Divorces later in life are becoming more common. Once the kids are grown, couples are discovering that they have nothing in common and decide to split. These so-called “gray divorces” have tripled in number since 1990. However, this creates a whole new set of considerations, particularly when it comes to retirement planning.
Following a divorce, everything in life changes. For gray divorces, it is likely going to change your retirement plans. In addition to the many adjustments you will make to your new life as a divorcee, you also need to update any estate plan you and your ex-spouse executed together. This should be handled by an experienced estate attorney once your divorce is finalized.
The following acts as a checklist of documents to review post-divorce:
- Power of attorney, health care proxy, and life insurance beneficiaries: you want to revoke the prior document and execute a new one.
- Retirement accounts: pensions, stock options or other benefits should be split pursuant to the terms of your divorce agreement. If you have an IRA, make sure the account is split in a way that avoids taxes and penalties.

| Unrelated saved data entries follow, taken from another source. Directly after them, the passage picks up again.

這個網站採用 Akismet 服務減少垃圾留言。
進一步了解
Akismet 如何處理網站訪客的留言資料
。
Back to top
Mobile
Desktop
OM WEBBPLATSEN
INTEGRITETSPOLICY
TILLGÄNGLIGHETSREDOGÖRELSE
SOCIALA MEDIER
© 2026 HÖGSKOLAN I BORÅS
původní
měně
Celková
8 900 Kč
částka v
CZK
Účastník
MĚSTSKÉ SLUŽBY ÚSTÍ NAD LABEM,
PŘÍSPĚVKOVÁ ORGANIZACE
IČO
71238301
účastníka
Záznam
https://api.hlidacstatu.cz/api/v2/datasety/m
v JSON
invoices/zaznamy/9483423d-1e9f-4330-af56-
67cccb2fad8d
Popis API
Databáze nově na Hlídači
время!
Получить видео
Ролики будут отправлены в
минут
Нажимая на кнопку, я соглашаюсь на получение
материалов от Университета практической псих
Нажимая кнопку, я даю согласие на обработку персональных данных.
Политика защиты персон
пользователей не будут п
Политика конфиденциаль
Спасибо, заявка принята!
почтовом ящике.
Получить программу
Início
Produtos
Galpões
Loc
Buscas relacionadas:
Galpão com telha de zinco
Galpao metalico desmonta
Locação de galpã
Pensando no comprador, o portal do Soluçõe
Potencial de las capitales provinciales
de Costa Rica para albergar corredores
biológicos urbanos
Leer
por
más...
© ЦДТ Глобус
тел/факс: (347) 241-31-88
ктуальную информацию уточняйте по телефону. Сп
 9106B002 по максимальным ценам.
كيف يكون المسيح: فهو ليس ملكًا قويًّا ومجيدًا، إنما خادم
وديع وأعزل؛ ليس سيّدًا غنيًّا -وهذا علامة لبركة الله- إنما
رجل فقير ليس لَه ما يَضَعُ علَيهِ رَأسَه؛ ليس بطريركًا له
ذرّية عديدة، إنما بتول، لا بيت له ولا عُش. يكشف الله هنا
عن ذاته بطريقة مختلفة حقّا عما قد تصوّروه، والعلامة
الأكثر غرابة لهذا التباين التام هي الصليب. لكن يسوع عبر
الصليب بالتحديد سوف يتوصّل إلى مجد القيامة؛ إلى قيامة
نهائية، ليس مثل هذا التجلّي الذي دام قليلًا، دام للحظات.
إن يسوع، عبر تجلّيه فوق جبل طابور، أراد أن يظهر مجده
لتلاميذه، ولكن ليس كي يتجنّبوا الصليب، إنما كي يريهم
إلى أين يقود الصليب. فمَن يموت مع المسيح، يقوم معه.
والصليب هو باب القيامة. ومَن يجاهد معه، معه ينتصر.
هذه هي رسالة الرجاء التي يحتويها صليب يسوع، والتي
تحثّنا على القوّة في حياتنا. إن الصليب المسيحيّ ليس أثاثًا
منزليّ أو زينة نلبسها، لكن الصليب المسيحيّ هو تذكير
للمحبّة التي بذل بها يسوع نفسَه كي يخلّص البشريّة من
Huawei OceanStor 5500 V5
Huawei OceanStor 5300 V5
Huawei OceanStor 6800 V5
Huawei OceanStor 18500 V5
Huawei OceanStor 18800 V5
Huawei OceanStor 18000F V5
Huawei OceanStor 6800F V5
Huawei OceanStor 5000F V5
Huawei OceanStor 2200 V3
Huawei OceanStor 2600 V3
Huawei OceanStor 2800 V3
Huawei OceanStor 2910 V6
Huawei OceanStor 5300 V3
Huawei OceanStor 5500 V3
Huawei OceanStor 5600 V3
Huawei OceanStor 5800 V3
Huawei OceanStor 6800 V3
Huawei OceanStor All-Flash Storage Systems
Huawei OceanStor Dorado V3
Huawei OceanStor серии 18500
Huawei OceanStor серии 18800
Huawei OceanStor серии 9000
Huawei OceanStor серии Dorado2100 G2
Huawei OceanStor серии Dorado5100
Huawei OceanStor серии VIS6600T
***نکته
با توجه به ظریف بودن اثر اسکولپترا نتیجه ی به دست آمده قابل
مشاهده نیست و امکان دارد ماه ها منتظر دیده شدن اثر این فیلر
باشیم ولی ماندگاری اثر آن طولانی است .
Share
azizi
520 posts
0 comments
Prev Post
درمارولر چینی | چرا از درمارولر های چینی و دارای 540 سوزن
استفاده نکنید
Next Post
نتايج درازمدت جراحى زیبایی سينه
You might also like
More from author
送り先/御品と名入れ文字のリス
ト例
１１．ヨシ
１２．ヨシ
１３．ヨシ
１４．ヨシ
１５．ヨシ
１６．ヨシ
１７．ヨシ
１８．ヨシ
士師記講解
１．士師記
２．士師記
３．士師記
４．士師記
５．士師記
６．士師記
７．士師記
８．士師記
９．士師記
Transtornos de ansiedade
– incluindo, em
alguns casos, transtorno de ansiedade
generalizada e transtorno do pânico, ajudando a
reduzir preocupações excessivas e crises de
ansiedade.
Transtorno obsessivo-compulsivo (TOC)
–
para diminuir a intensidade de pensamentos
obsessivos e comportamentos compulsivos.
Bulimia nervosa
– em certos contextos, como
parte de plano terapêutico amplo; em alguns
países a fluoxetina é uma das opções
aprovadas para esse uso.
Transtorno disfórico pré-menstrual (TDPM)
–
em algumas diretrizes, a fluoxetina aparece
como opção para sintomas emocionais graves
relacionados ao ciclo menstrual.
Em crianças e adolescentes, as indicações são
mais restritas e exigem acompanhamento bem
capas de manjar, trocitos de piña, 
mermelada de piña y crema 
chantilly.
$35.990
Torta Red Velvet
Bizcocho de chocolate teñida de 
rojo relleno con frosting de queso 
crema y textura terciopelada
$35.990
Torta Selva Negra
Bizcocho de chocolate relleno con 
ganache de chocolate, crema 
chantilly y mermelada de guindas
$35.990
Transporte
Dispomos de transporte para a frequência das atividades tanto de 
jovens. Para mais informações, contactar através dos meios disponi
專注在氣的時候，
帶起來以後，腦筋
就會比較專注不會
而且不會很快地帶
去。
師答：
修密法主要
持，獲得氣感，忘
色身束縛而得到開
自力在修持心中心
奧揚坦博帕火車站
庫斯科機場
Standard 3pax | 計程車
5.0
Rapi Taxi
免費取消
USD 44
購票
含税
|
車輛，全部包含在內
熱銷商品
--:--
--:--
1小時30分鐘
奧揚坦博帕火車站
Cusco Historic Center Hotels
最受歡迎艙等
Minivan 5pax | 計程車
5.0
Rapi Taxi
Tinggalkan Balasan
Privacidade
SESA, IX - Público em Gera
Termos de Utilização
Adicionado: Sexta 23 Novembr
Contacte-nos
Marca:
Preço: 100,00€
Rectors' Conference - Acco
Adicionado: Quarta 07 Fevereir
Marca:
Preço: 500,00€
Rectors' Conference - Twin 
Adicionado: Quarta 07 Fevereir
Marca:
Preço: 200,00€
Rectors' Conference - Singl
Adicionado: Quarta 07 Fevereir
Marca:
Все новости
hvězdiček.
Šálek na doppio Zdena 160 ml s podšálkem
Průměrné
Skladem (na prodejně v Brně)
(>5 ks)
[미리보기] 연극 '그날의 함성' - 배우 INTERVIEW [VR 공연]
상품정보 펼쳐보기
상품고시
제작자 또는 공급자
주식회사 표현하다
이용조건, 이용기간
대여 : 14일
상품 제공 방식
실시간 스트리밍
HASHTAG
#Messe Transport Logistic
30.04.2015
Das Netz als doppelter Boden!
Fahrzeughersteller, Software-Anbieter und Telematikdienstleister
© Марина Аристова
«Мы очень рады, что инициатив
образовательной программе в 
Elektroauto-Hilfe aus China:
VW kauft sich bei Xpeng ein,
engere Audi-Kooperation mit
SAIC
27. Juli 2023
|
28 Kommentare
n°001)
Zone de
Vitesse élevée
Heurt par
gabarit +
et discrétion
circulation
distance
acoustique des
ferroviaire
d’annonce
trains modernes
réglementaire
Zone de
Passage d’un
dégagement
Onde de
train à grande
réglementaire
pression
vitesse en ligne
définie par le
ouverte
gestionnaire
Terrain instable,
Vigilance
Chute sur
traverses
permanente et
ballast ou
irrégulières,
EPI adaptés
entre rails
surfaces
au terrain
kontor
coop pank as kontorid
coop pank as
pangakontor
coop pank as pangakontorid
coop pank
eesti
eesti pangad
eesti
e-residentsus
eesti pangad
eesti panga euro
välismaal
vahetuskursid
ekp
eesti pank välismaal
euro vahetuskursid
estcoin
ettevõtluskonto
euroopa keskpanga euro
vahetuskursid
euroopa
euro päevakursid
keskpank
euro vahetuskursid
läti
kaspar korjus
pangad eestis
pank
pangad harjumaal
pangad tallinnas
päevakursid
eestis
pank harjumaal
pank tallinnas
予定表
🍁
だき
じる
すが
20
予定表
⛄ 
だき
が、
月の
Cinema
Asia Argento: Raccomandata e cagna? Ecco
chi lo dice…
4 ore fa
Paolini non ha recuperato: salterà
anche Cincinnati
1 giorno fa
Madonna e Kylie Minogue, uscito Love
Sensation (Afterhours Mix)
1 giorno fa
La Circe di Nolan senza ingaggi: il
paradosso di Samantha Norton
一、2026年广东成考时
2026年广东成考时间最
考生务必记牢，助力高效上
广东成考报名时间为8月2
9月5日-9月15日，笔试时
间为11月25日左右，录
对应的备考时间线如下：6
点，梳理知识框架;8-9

- Create a new will and revoke the prior one: disinherit your former spouse.
- Retitle any personal or real property that was held jointly.
- Amend trust documents; if your ex is the trustee, appoint a new one.
- Change any payable on death accounts to someone other than your ex-spouse. Get it in writing, do not rely on phone verification (which also applies to the life insurance beneficiary as well).
Additionally, you may want to consider placing any important documents in a new spot that your former spouse is unfamiliar with and will not know where to find. If you had stepchildren from the former marriage and placed them in your will, do you want to keep them as heirs?
Finally, in the event you remarry, prepare a prenuptial agreement to protect your children. Otherwise, your spouse would inherit before your children. Irrevocable trusts are a good vehicle for this purpose. Discuss your concerns in detail with your estate attorney to make sure your future is properly protected.